TO-DO ITEM :: The expected result is the full set of records, copied precisely, with images dropped.

EXTRACTED DATA ::

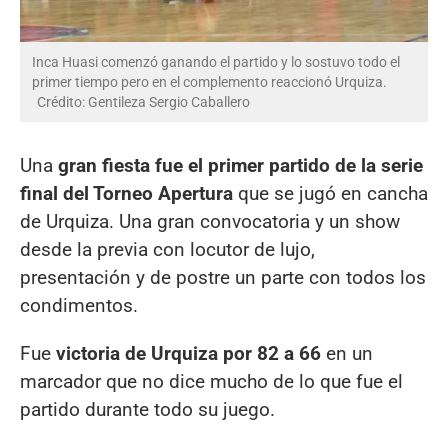
Inca Huasi comenzó ganando el partido y lo sostuvo todo el
primer tiempo pero en el complemento reaccionó Urquiza.
Crédito: Gentileza Sergio Caballero
Una
gran fiesta fue el primer partido de la serie
final del Torneo Apertura
que se jugó en cancha
de Urquiza. Una gran convocatoria y un show
desde la previa con locutor de lujo,
presentación y de postre un parte con todos los
condimentos.
Fue
victoria de Urquiza por 82 a 66
en un
marcador que no dice mucho de lo que fue el
partido durante todo su juego.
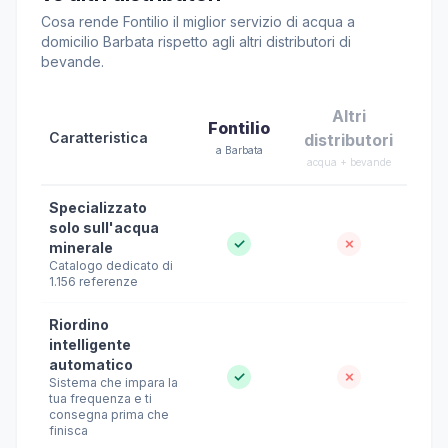
Cosa rende Fontilio il miglior servizio di acqua a
domicilio Barbata rispetto agli altri distributori di
bevande.
Altri
Fontilio
Caratteristica
distributori
a Barbata
acqua + bevande
Specializzato
solo sull'acqua
✓
✗
minerale
Catalogo dedicato di
1.156 referenze
Riordino
intelligente
automatico
✓
✗
Sistema che impara la
tua frequenza e ti
consegna prima che
finisca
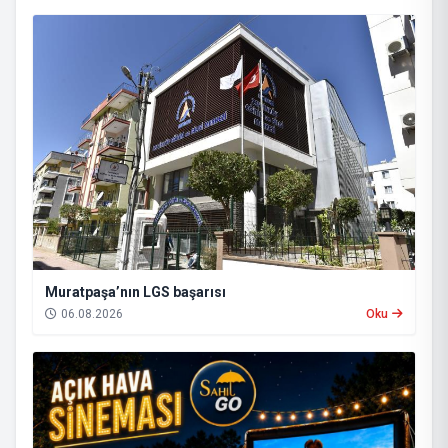
Muratpaşa’nın LGS başarısı
06.08.2026
Oku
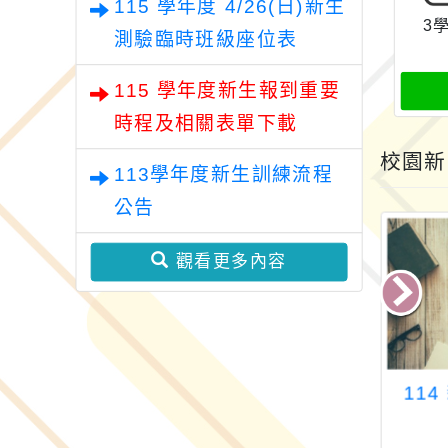
115 學年度 4/26(日)新生
3
測驗臨時班級座位表
115 學年度新生報到重要
時程及相關表單下載
校園新
113學年度新生訓練流程
公告
觀看更多內容
本校114學年度
115 學年新生班級公
11
訓練，詳如說
布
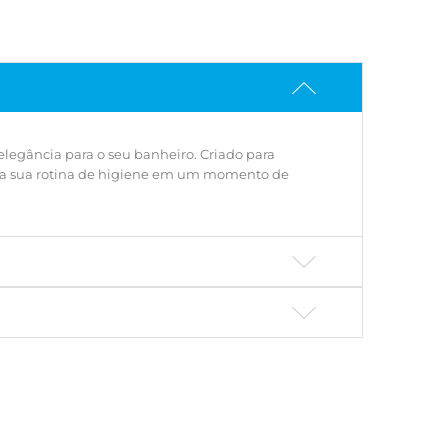
egância para o seu banheiro. Criado para
a a sua rotina de higiene em um momento de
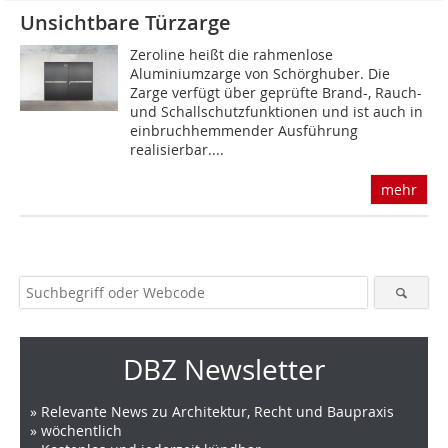
Unsichtbare Türzarge
Zeroline heißt die rahmenlose
Aluminiumzarge von Schörghuber. Die
Zarge verfügt über geprüfte Brand-, Rauch-
und Schallschutzfunktionen und ist auch in
einbruchhemmender Ausführung
realisierbar....
mehr
DBZ Newsletter
» Relevante News zu Architektur, Recht und Baupraxis
» wöchentlich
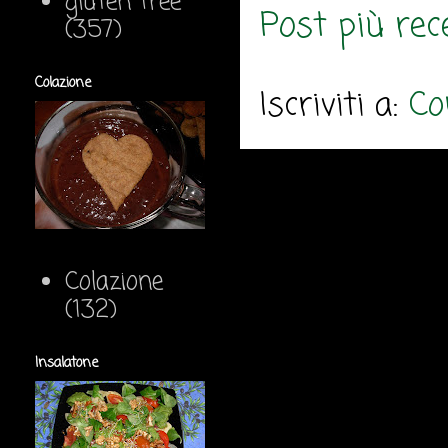
gluten free
Post più rec
(357)
Colazione
Iscriviti a:
Co
Colazione
(132)
Insalatone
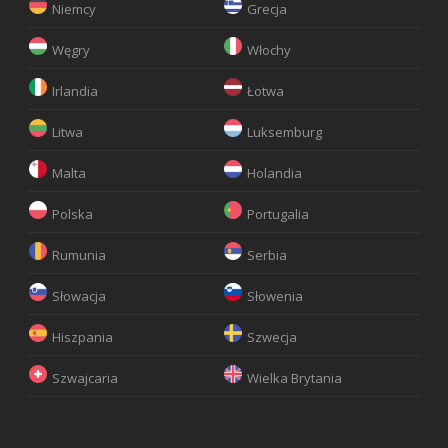
Niemcy
Grecja
Węgry
Włochy
Irlandia
Łotwa
Litwa
Luksemburg
Malta
Holandia
Polska
Portugalia
Rumunia
Serbia
Słowacja
Słowenia
Hiszpania
Szwecja
Szwajcaria
Wielka Brytania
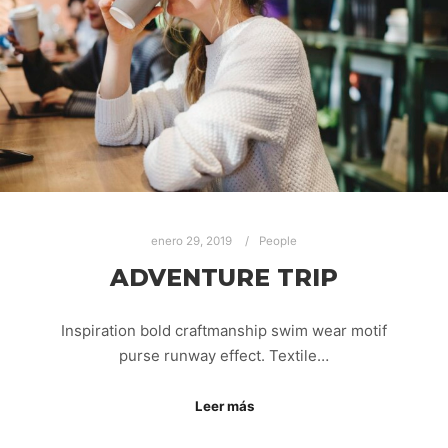
enero 29, 2019
People
ADVENTURE TRIP
Inspiration bold craftmanship swim wear motif
purse runway effect. Textile…
Leer más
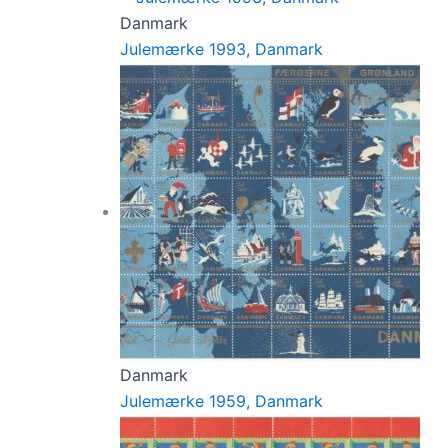
Danmark
Julemærke 1993, Danmark
Danmark
Julemærke 1959, Danmark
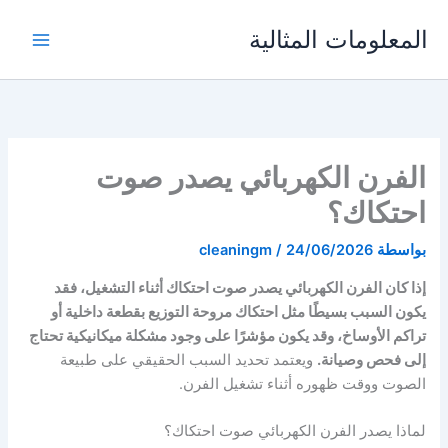
خطي
المعلومات المثالية
لى
لمحتوى
الفرن الكهربائي يصدر صوت
احتكاك؟
بواسطة
24/06/2026
/
cleaningm
إذا كان الفرن الكهربائي يصدر صوت احتكاك أثناء التشغيل، فقد
يكون السبب بسيطًا مثل احتكاك مروحة التوزيع بقطعة داخلية أو
تراكم الأوساخ، وقد يكون مؤشرًا على وجود مشكلة ميكانيكية تحتاج
إلى فحص وصيانة.
ويعتمد تحديد السبب الحقيقي على طبيعة
الصوت ووقت ظهوره أثناء تشغيل الفرن.
لماذا يصدر الفرن الكهربائي صوت احتكاك؟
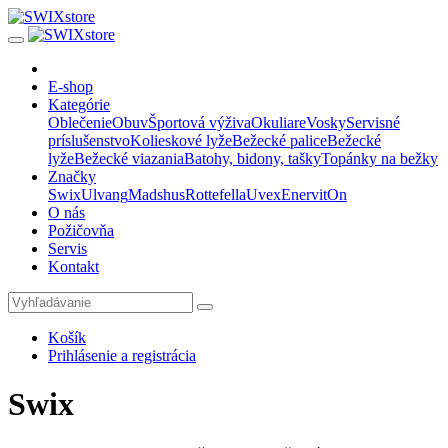
E-shop
Kategórie
Oblečenie
Obuv
Športová výživa
Okuliare
Vosky
Servisné
príslušenstvo
Kolieskové lyže
Bežecké palice
Bežecké
lyže
Bežecké viazania
Batohy, bidony, tašky
Topánky na bežky
Značky
Swix
Ulvang
Madshus
Rottefella
Uvex
Enervit
On
O nás
Požičovňa
Servis
Kontakt
Košík
Prihlásenie a registrácia
Swix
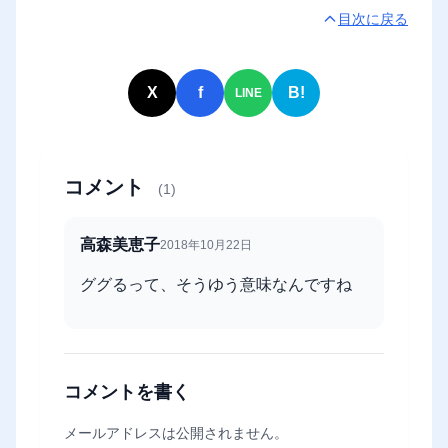
目次に戻る
X
f
B!
LINE
コメント
(1)
高森美恵子
2018年10月22日
ググるって、そうゆう意味なんですね
コメントを書く
メールアドレスは公開されません。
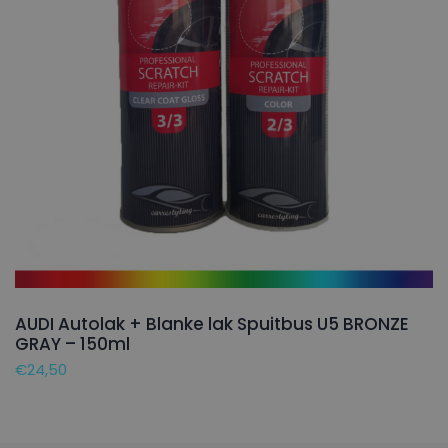
AUDI Autolak + Blanke lak Spuitbus U5 BRONZE
GRAY – 150ml
€
24,50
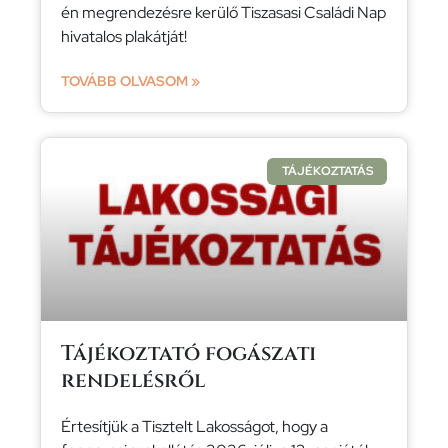
én megrendezésre kerülő Tiszasasi Családi Nap
hivatalos plakátját!
TOVÁBB OLVASOM »
TÁJÉKOZTATÁS
Tájékoztató fogászati
rendelésről
Értesítjük a Tisztelt Lakosságot, hogy a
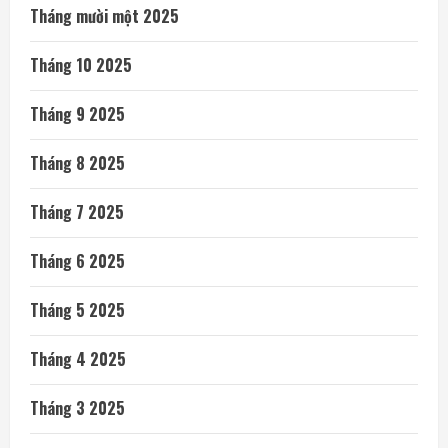
Tháng mười một 2025
Tháng 10 2025
Tháng 9 2025
Tháng 8 2025
Tháng 7 2025
Tháng 6 2025
Tháng 5 2025
Tháng 4 2025
Tháng 3 2025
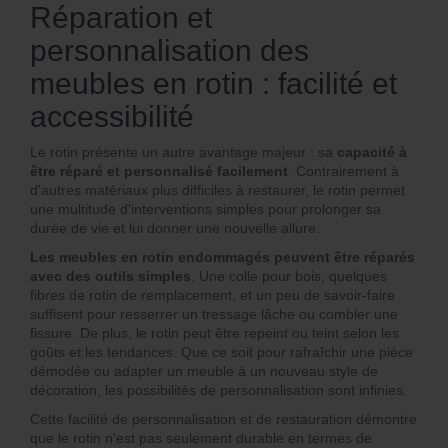
Réparation et
personnalisation des
meubles en rotin : facilité et
accessibilité
Le rotin présente un autre avantage majeur : sa
capacité à
être réparé et personnalisé facilement
. Contrairement à
d'autres matériaux plus difficiles à restaurer, le rotin permet
une multitude d'interventions simples pour prolonger sa
durée de vie et lui donner une nouvelle allure.
Les meubles en rotin endommagés peuvent être réparés
avec des outils simples
. Une colle pour bois, quelques
fibres de rotin de remplacement, et un peu de savoir-faire
suffisent pour resserrer un tressage lâche ou combler une
fissure. De plus, le rotin peut être repeint ou teint selon les
goûts et les tendances. Que ce soit pour rafraîchir une pièce
démodée ou adapter un meuble à un nouveau style de
décoration, les possibilités de personnalisation sont infinies.
Cette facilité de personnalisation et de restauration démontre
que le rotin n'est pas seulement durable en termes de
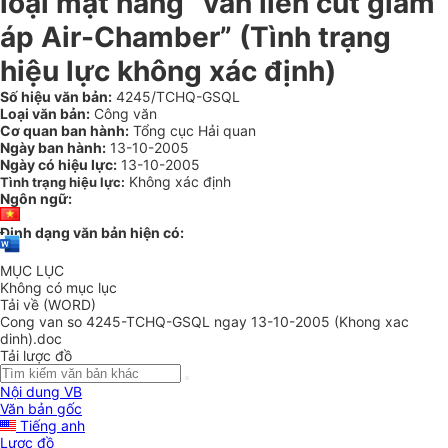
loại mặt hàng “van liền cút giảm
áp Air-Chamber” (Tình trạng
hiệu lực không xác định)
Số hiệu văn bản:
4245/TCHQ-GSQL
Loại văn bản:
Công văn
Cơ quan ban hành:
Tổng cục Hải quan
Ngày ban hành:
13-10-2005
Ngày có hiệu lực:
13-10-2005
Không xác định
Tình trạng hiệu lực:
Ngôn ngữ:
Định dạng văn bản hiện có:
MỤC LỤC
Không có mục lục
Tải về (WORD)
Cong van so 4245-TCHQ-GSQL ngay 13-10-2005 (Khong xac
dinh).doc
Tải lược đồ
Nội dung VB
Văn bản gốc
Tiếng anh
Lược đồ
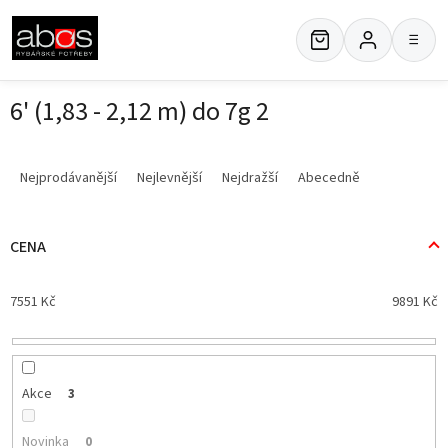
Přejít
na
≡
obsah
6' (1,83 - 2,12 m) do 7g 2
Ř
a
Nejprodávanější
Nejlevnější
Nejdražší
Abecedně
z
e
n
CENA
í
p
7551
Kč
9891
Kč
r
o
d
u
k
Akce
3
t
ů
Novinka
0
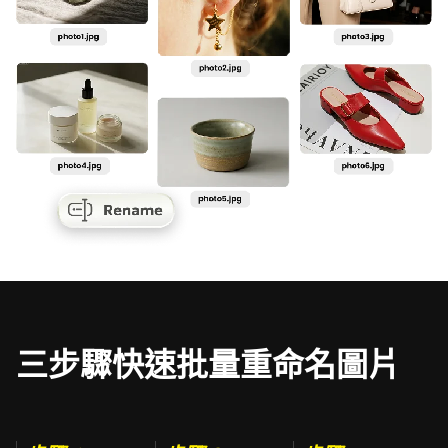
三步驟快速批量重命名圖片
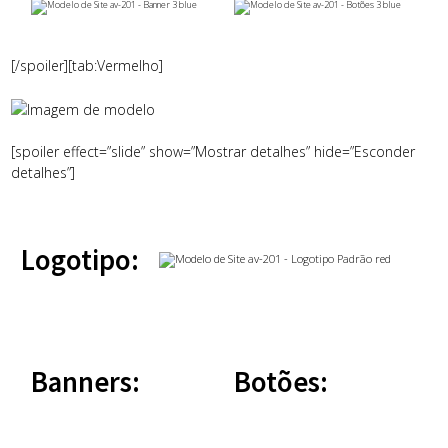
[/spoiler][tab:Vermelho]
[spoiler effect=”slide” show=”Mostrar detalhes” hide=”Esconder
detalhes”]
Logotipo:
Banners:
Botões:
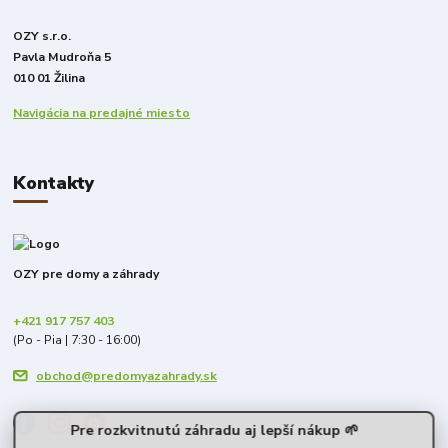
OZY s.r.o.
Pavla Mudroňa 5
010 01 Žilina
Navigácia na predajné miesto
Kontakty
OZY pre domy a záhrady
+421 917 757 403
(Po - Pia | 7:30 - 16:00)
obchod@predomyazahrady.sk
Pre rozkvitnutú záhradu aj lepší nákup 🌱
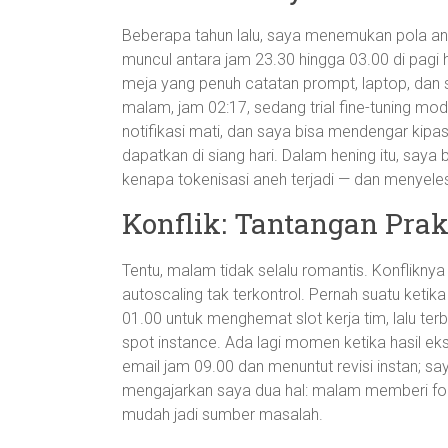
Beberapa tahun lalu, saya menemukan pola aneh
muncul antara jam 23.30 hingga 03.00 di pagi 
meja yang penuh catatan prompt, laptop, dan se
malam, jam 02:17, sedang trial fine-tuning mo
notifikasi mati, dan saya bisa mendengar kipa
dapatkan di siang hari. Dalam hening itu, saya
kenapa tokenisasi aneh terjadi — dan menyeles
Konflik: Tantangan Pra
Tentu, malam tidak selalu romantis. Konfliknya
autoscaling tak terkontrol. Pernah suatu keti
01.00 untuk menghemat slot kerja tim, lalu te
spot instance. Ada lagi momen ketika hasil e
email jam 09.00 dan menuntut revisi instan; saya
mengajarkan saya dua hal: malam memberi fokus
mudah jadi sumber masalah.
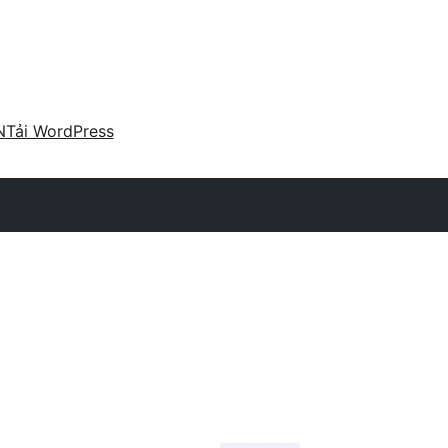
N
Tải WordPress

ANSWER ::
Inca Huasi comenzó ganando el partido y lo sostuvo todo el
primer tiempo pero en el complemento reaccionó Urquiza.
Crédito: Gentileza Sergio Caballero
Una
gran fiesta fue el primer partido de la serie
final del Torneo Apertura
que se jugó en cancha
de Urquiza. Una gran convocatoria y un show
desde la previa con locutor de lujo,
presentación y de postre un parte con todos los
condimentos.
Fue
victoria de Urquiza por 82 a 66
en un
marcador que no dice mucho de lo que fue el
partido durante todo su juego.
Cosa rende Fontilio il miglior servizio di acqua a
domicilio Barbata rispetto agli altri distributori di
bevande.
Altri
Fontilio
Caratteristica
distributori
a Barbata
acqua + bevande
Specializzato
solo sull'acqua
✓
✗
minerale
Catalogo dedicato di
1.156 referenze
Riordino
intelligente
automatico
✓
✗
Sistema che impara la
tua frequenza e ti
consegna prima che
finisca
Muratpaşa’nın LGS başarısı
06.08.2026
Oku
115 學年度 4/26(日)新生
3
測驗臨時班級座位表
115 學年度新生報到重要
時程及相關表單下載
校園新
113學年度新生訓練流程
公告
觀看更多內容
本校114學年度
115 學年新生班級公
11
訓練，詳如說
布
egância para o seu banheiro. Criado para
a a sua rotina de higiene em um momento de
Unsichtbare Türzarge
Zeroline heißt die rahmenlose
Aluminiumzarge von Schörghuber. Die
Zarge verfügt über geprüfte Brand-, Rauch-
und Schallschutzfunktionen und ist auch in
einbruchhemmender Ausführung
realisierbar....
mehr
DBZ Newsletter
» Relevante News zu Architektur, Recht und Baupraxis
» wöchentlich
gluten free
Post più rec
(357)
Colazione
Iscriviti a:
Co
Colazione
(132)
Insalatone
Niemcy
Grecja
Węgry
Włochy
Irlandia
Łotwa
Litwa
Luksemburg
Malta
Holandia
Polska
Portugalia
Rumunia
Serbia
Słowacja
Słowenia
Hiszpania
Szwecja
Szwajcaria
Wielka Brytania
enero 29, 2019
People
ADVENTURE TRIP
Inspiration bold craftmanship swim wear motif
purse runway effect. Textile…
Leer más
Danmark
Julemærke 1993, Danmark
Danmark
Julemærke 1959, Danmark
خطي
المعلومات المثالية
لى
لمحتوى
الفرن الكهربائي يصدر صوت
احتكاك؟
بواسطة
24/06/2026
/
cleaningm
إذا كان الفرن الكهربائي يصدر صوت احتكاك أثناء التشغيل، فقد
يكون السبب بسيطًا مثل احتكاك مروحة التوزيع بقطعة داخلية أو
تراكم الأوساخ، وقد يكون مؤشرًا على وجود مشكلة ميكانيكية تحتاج
إلى فحص وصيانة.
ويعتمد تحديد السبب الحقيقي على طبيعة
الصوت ووقت ظهوره أثناء تشغيل الفرن.
لماذا يصدر الفرن الكهربائي صوت احتكاك؟
E-shop
Kategórie
Oblečenie
Obuv
Športová výživa
Okuliare
Vosky
Servisné
príslušenstvo
Kolieskové lyže
Bežecké palice
Bežecké
lyže
Bežecké viazania
Batohy, bidony, tašky
Topánky na bežky
Značky
Swix
Ulvang
Madshus
Rottefella
Uvex
Enervit
On
O nás
Požičovňa
Servis
Kontakt
Košík
Prihlásenie a registrácia
Swix
目次に戻る
X
f
B!
LINE
コメント
(1)
高森美恵子
2018年10月22日
ググるって、そうゆう意味なんですね
コメントを書く
メールアドレスは公開されません。
AUDI Autolak + Blanke lak Spuitbus U5 BRONZE
GRAY – 150ml
€
24,50
én megrendezésre kerülő Tiszasasi Családi Nap
hivatalos plakátját!
TOVÁBB OLVASOM »
TÁJÉKOZTATÁS
Tájékoztató fogászati
rendelésről
Értesítjük a Tisztelt Lakosságot, hogy a
Tháng mười một 2025
Tháng 10 2025
Tháng 9 2025
Tháng 8 2025
Tháng 7 2025
Tháng 6 2025
Tháng 5 2025
Tháng 4 2025
Tháng 3 2025
Réparation et
personnalisation des
meubles en rotin : facilité et
accessibilité
Le rotin présente un autre avantage majeur : sa
capacité à
être réparé et personnalisé facilement
. Contrairement à
d'autres matériaux plus difficiles à restaurer, le rotin permet
une multitude d'interventions simples pour prolonger sa
durée de vie et lui donner une nouvelle allure.
Les meubles en rotin endommagés peuvent être réparés
avec des outils simples
. Une colle pour bois, quelques
fibres de rotin de remplacement, et un peu de savoir-faire
suffisent pour resserrer un tressage lâche ou combler une
fissure. De plus, le rotin peut être repeint ou teint selon les
goûts et les tendances. Que ce soit pour rafraîchir une pièce
démodée ou adapter un meuble à un nouveau style de
décoration, les possibilités de personnalisation sont infinies.
Cette facilité de personnalisation et de restauration démontre
que le rotin n'est pas seulement durable en termes de
loại mặt hàng “van liền cút giảm
áp Air-Chamber” (Tình trạng
hiệu lực không xác định)
Số hiệu văn bản:
4245/TCHQ-GSQL
Loại văn bản:
Công văn
Cơ quan ban hành:
Tổng cục Hải quan
Ngày ban hành:
13-10-2005
Ngày có hiệu lực:
13-10-2005
Không xác định
Tình trạng hiệu lực:
Ngôn ngữ:
Định dạng văn bản hiện có:
MỤC LỤC
Không có mục lục
Tải về (WORD)
Cong van so 4245-TCHQ-GSQL ngay 13-10-2005 (Khong xac
dinh).doc
Tải lược đồ
Nội dung VB
Văn bản gốc
Tiếng anh
Lược đồ
Přejít
na
≡
obsah
6' (1,83 - 2,12 m) do 7g 2
Ř
a
Nejprodávanější
Nejlevnější
Nejdražší
Abecedně
z
e
n
CENA
í
p
7551
Kč
9891
Kč
r
o
d
u
k
Akce
3
t
ů
Novinka
0
三步驟快速批量重命名圖片
[/spoiler][tab:Vermelho]
[spoiler effect=”slide” show=”Mostrar detalhes” hide=”Esconder
detalhes”]
Logotipo:
Banners:
Botões:
OZY s.r.o.
Pavla Mudroňa 5
010 01 Žilina
Navigácia na predajné miesto
Kontakty
OZY pre domy a záhrady
+421 917 757 403
(Po - Pia | 7:30 - 16:00)
obchod@predomyazahrady.sk
Pre rozkvitnutú záhradu aj lepší nákup 🌱
Beberapa tahun lalu, saya menemukan pola aneh
muncul antara jam 23.30 hingga 03.00 di pagi 
meja yang penuh catatan prompt, laptop, dan se
malam, jam 02:17, sedang trial fine-tuning mo
notifikasi mati, dan saya bisa mendengar kipa
dapatkan di siang hari. Dalam hening itu, saya
kenapa tokenisasi aneh terjadi — dan menyeles
Konflik: Tantangan Pra
Tentu, malam tidak selalu romantis. Konfliknya
autoscaling tak terkontrol. Pernah suatu keti
01.00 untuk menghemat slot kerja tim, lalu te
spot instance. Ada lagi momen ketika hasil e
email jam 09.00 dan menuntut revisi instan; saya
mengajarkan saya dua hal: malam memberi fokus
mudah jadi sumber masalah.
N
Tải WordPress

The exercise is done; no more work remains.